**Request**
Answer these from the passage about Daly's family and career:
(a) At what age did Daly's mother escape from the North?
(b) Which river did she cross on her way to Seoul?
(c) How many units does the Vantage Pointe condominium project have?

Daly’s mother, who grew up under the Japanese occupation of the peninsula, escaped from the Communist North at age 19 with her aunt and 12-year-old cousin. “They left on a train heading south and were detained by North Korean soldiers and sent to a detention facility,” says Daly. “At the facility they escaped with the help of a paid guide. They slept during the day in a safe house and walked single file at night, so North Korean soldiers would not detect them. My mom remembers being provided a single match to light only in emergency.”

She didn’t have to light it. In the end, they trekked across the frozen Han River at the 38th Parallel, hitched a ride and arrived in Seoul with no money. After learning to type from a friend, she started work at the U.S. Embassy.

“There, she met my [North Korean-born] father, who was a photojournalist,” says Daly. When he left the Embassy in 1968, he moved the entire family to Los Angeles for a new life.

Daly adds, “My mother first worked for the U.S. Embassy and then she ended up getting a job for the CIA.”

The CIA?

“I know,” she says, laughing. “You meet my mom; she’s 4-foot-11.” Daly remembers entering the second grade without any knowledge of English—although she had recently been given a new English name. “The school thought it would be easier for us to acclimate to life in the U.S.,” she says. 

Today Daly is a partner at Hecht Solberg Robinson Goldberg & Bagley. As a real estate attorney, she guides developers with residential, commercial and mixed-use common interest projects in downtown San Diego and Los Angeles. She’s built a reputation for solving a variety of problems.

For example: the complications surrounding the construction of Vantage Pointe high-rise, a mile north of Petco  Park. “It was basically selling by the hour on the hour” in 2004, Daly says. But as construction of the 679-unit condominium project neared completion, the world economy collapsed and real estate values plummeted. Buyers wanted out of their deals; potential buyers couldn’t get financing. When the Canadian developer Pointe of View had to pay off a $210 million construction loan, it turned to Daly.

**Given data**
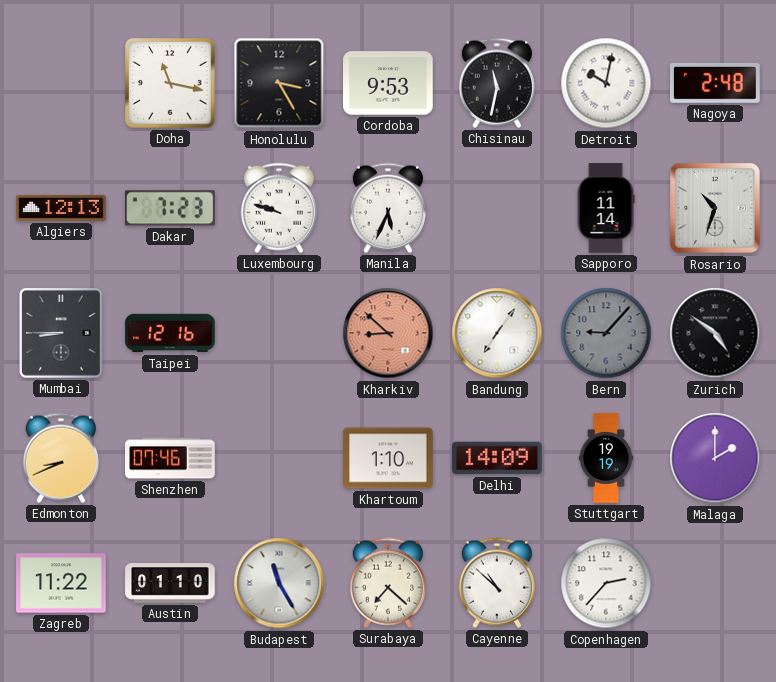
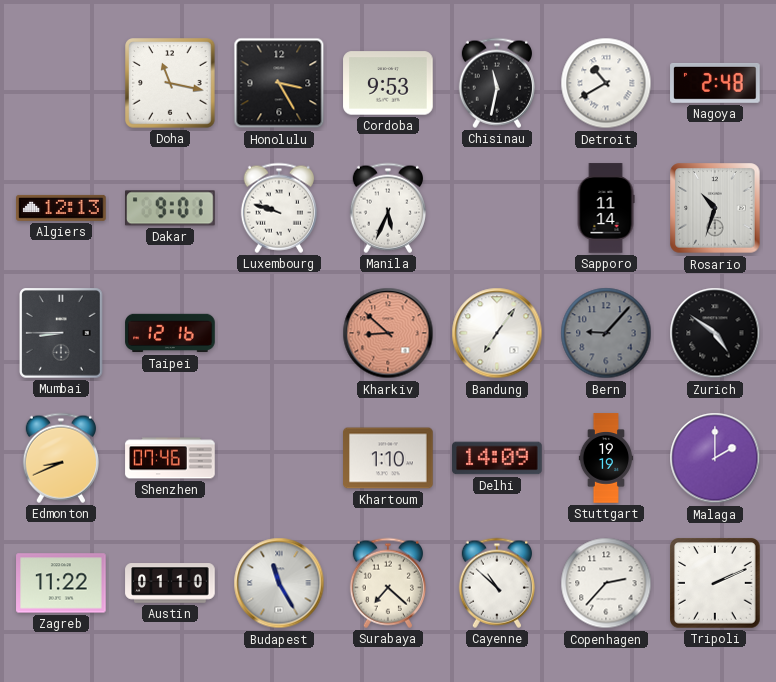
Detroit: 10:02 -> 10:40
Dakar: 7:23 -> 9:01
Tripoli: none -> 2:11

**Answer for the task**
(a) 19
(b) The frozen Han River, at the 38th Parallel
(c) 679